* _TRECHO DO TEXTO_:
++++++

G3 – Parte 1

Do projeto alemão vieste, ao projeto alemão voltarás.

 

Origens

A história do G3 é o que praticamente marca o início da HK e da empresa de sucesso que é hoje, se tornando uma das referências da indústria bélica de fuzis. Neste artigo focaremos mais a história do G3 e suas versões. Como tecnicamente o G3 é praticamente o CETME C, a parte técnica principal e operação pode ser vista nos artigos sobre o CETME e o Gerät 06. Assim evitaremos uma reprise maçante que canse o leitor.

Para a Alemanha ficou a proibição de formar um exército logo após a 2ª G. M. As zonas ocupadas pelos aliados ditaram que não haveria, em um primeiro momento, a necessidade de um exército. A então Alemanha Ocidental ainda não tinha a capacidade de formar um exército regular. Porém, em virtude de demarcação da nova fronteira, seria necessário um contingente para observar as novas linhas fronteiriças. Para tanto é formada em 1951 a Bundesgrenzschutz. Dentre os seus serviços estava também a fiscalização e proteção das fronteiras da nova Alemanha. Até então, esses militares estavam armados com várias armas alemãs e americanas, como a MP38, carabina K98 e carabinas M1 e M2. Uma nova arma padrão seria necessária.

Em 1953, quando os espanhóis começaram os seus testes com o CETME Modelo 2, os alemães ficaram interessados e a eles foi apresentada essa nova arma. Os alemães ficaram muito entusiasmados com a arma após uma breve análise. Não porque o projeto tinha suas origens em pesquisas alemãs, mas porque era confiável, simples e relativamente barato. Isso despertou muito a atenção porque eles buscavam um fuzil de assalto como futura arma. Curiosamente, nenhum StG44 foi usado nesse ínterim. Já na Alemanha Oriental o StG44 foi usado pela Volkspolizei, que tinha praticamente as mesmas tarefas do Bundesgrenzschutz.

++++++

* _DADOS EXIBIDOS_:
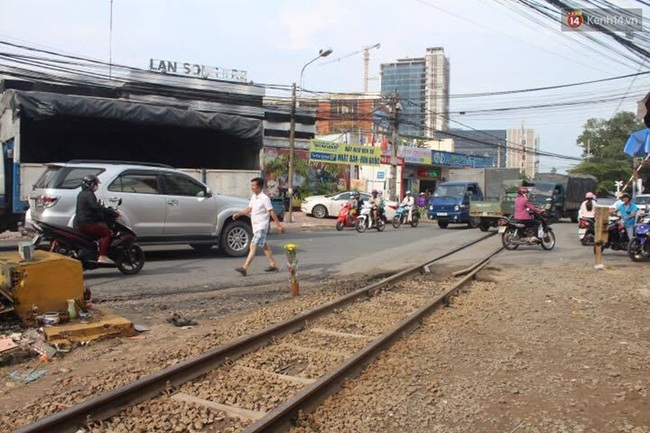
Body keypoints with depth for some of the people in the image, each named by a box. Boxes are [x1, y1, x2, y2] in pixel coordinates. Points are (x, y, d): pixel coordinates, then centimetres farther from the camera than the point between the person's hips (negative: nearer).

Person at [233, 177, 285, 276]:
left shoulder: (265, 198, -16)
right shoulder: (253, 197, 9)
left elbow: (272, 212, -15)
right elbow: (249, 209, 20)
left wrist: (279, 225, -13)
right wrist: (238, 214, 12)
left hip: (261, 226, -9)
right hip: (255, 226, 9)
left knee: (253, 246, -13)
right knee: (263, 246, 16)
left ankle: (244, 268, -17)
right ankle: (273, 265, 26)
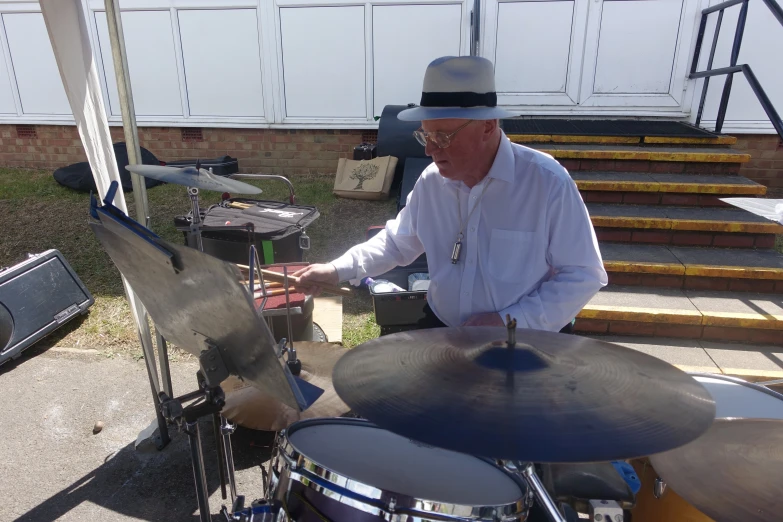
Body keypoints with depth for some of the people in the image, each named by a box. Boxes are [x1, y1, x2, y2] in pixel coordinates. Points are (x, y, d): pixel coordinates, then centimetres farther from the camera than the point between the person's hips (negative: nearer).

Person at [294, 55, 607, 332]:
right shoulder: (431, 181, -3)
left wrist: (509, 321, -21)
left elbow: (583, 276, -13)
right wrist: (339, 270, -3)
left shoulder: (548, 183, -18)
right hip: (442, 331, 4)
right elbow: (397, 241, 11)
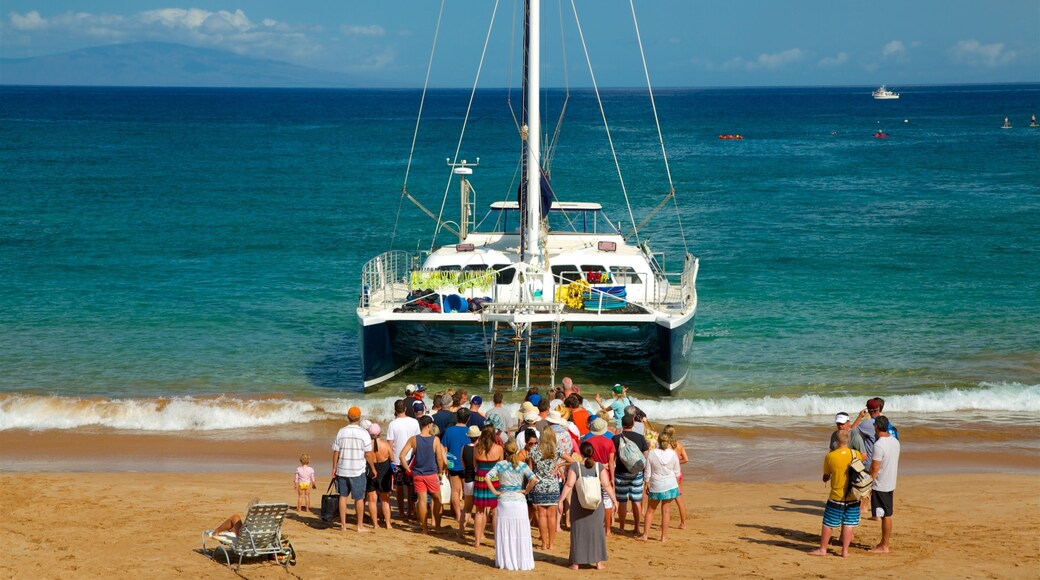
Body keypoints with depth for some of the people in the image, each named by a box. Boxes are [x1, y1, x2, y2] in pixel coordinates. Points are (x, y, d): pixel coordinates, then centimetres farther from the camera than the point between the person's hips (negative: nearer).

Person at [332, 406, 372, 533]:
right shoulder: (363, 433, -8)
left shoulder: (341, 432, -1)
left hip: (342, 470, 2)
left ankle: (343, 525, 13)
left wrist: (334, 468, 11)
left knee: (343, 496, 11)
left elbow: (335, 452, 1)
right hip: (358, 470, -2)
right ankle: (360, 526, 9)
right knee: (359, 498, 5)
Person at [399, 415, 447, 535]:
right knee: (437, 499, 16)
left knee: (422, 500, 4)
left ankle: (425, 528, 7)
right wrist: (440, 472, 9)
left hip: (418, 474, 2)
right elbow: (440, 459, -7)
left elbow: (401, 456, -8)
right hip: (432, 474, -2)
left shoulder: (413, 440, -4)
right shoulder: (435, 439, -9)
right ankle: (437, 525, 20)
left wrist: (408, 469, 2)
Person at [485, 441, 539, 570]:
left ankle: (505, 561, 10)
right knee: (520, 534, 5)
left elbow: (487, 478, -9)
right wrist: (526, 491, -1)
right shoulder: (523, 466, -1)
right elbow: (534, 479, -14)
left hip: (504, 501, 1)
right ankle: (521, 561, 8)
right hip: (519, 501, -1)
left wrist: (494, 492, -1)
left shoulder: (500, 465, 1)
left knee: (505, 534, 6)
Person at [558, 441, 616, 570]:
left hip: (578, 504, -1)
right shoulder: (599, 466, -4)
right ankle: (598, 562, 10)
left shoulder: (575, 466, -8)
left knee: (578, 531, 8)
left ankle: (576, 562, 11)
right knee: (596, 530, 10)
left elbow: (569, 485, -14)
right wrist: (615, 500, -1)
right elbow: (606, 485, -8)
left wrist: (560, 501, -11)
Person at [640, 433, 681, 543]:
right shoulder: (673, 454, -6)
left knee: (650, 510, 13)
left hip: (656, 486, -1)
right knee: (666, 511, 6)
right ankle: (664, 537, 9)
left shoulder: (651, 454, -9)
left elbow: (647, 472, -4)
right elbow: (676, 472, 3)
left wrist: (647, 485, 8)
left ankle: (645, 535, 14)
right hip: (670, 485, 1)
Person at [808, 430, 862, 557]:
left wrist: (827, 478, 22)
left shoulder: (830, 456, -12)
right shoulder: (856, 454, -7)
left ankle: (823, 549, 17)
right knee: (849, 524, 9)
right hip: (853, 497, 2)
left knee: (828, 523, 9)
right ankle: (845, 550, 10)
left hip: (836, 496, -2)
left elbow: (825, 478, -1)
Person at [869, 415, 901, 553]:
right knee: (887, 515, 15)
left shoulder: (879, 445, -22)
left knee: (885, 516, -1)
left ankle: (884, 546, 6)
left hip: (880, 485, -8)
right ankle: (884, 541, 25)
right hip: (891, 484, 8)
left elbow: (875, 468, -21)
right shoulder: (895, 441, 6)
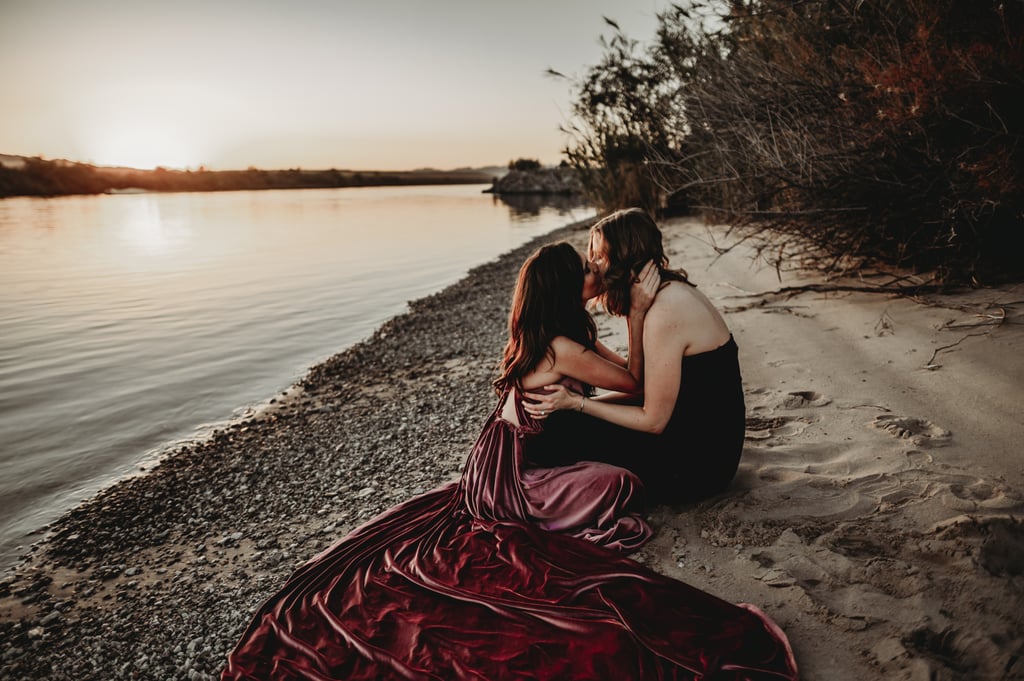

++++++

* _INSTRUÇÕES DA TAREFA_: Reproduza palavra por palavra o trecho do texto sobre a história do G3 que vai de "Para a Alemanha" até "padrão seria necessária.", incluindo esses dois pontos.

* _RESULTADO ABAIXO_:
Para a Alemanha ficou a proibição de formar um exército logo após a 2ª G. M. As zonas ocupadas pelos aliados ditaram que não haveria, em um primeiro momento, a necessidade de um exército. A então Alemanha Ocidental ainda não tinha a capacidade de formar um exército regular. Porém, em virtude de demarcação da nova fronteira, seria necessário um contingente para observar as novas linhas fronteiriças. Para tanto é formada em 1951 a Bundesgrenzschutz. Dentre os seus serviços estava também a fiscalização e proteção das fronteiras da nova Alemanha. Até então, esses militares estavam armados com várias armas alemãs e americanas, como a MP38, carabina K98 e carabinas M1 e M2. Uma nova arma padrão seria necessária.